LACMA's "New Abstracts"

Channing Hansen, Algo 54 4.2, 2015. LACMA
LACMA's "New Abstracts" is a small installation of contemporary abstract painting, its heirs and assigns. Channing Hansen's Algo 54 4.2 is a hand-knitted, algorithm-prescribed picture in yarns spun from sheep, goats, and camels. Here the algorithm is the agent of chaos, the spider on LSD. 

Peter Bradley, Coravilas, 2021. LACMA, purchased with funds provided by the Jared and Jan Stone Collection
Peter Bradley grew up in the world of jazz, meeting Dizzy Gillespie and Miles Davis. He became a New York gallerist while forging a career as painter. "Coravilas" refers to a track by saxophonist Bill Evans
Sarah Crowner, Untitled, 2016. Promised gift of Ann Colgin and Joe Wender
"New Abstracts" includes work by Tanya Aguiñiga, Sarah Crowner, Jadé Fadojutimi, Marley Freeman, Naotaka Hiro, Alex Hubbard, and Lee Ufan. It runs through May 29, 2023.

Comments

Anonymous said…
> LACMA, purchased with funds provided by the Jared and Jan Stone Collection

That's nice and all, but given how much of most museums' collections end up hidden away in storage, I often wonder how the arrival of a new acquisition (other than a blockbuster work) is due largely to culture-oriented, arts-committed philanthropy and how much is due largely to Form-1040, IRS-deduction calculations.
Anonymous said…
The only time these artworks will ever be on exhibit. Low quality art overall.
Anonymous said…
LACMA should've save those acquisition funds for works that are of actual good quality
Anonymous said…
An embarrassing display of mediocre abstractions about nothing. These must have chosen by the LACMA collectors on the board. There is no excuse for this lack of understanding of what abstraction is or can do. Where is the curatorial eye? Very pathetic.
Anonymous said…
The selection of Ufan Lee is so embarrassing. Because he is a suspect in many of his forgery.

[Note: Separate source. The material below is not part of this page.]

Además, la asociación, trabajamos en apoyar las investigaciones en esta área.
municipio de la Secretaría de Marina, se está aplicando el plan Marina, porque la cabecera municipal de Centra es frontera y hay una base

The museum, which has been the standard of American abstract art by emphasizing the public interest like LACMA and publicly presenting the standards of American Western art, bought the work of Ufan Lee, a suspect who helped to conceal the forgery.

He protected related galleries and counterfeiters by professing that he did all of the counterfeit works that were clearly fake, involving large galleries.

How embarrassing...Treating such a man as a painter and now becoming an abstract painter of LACMA...My pride in LACMA began to crumble today.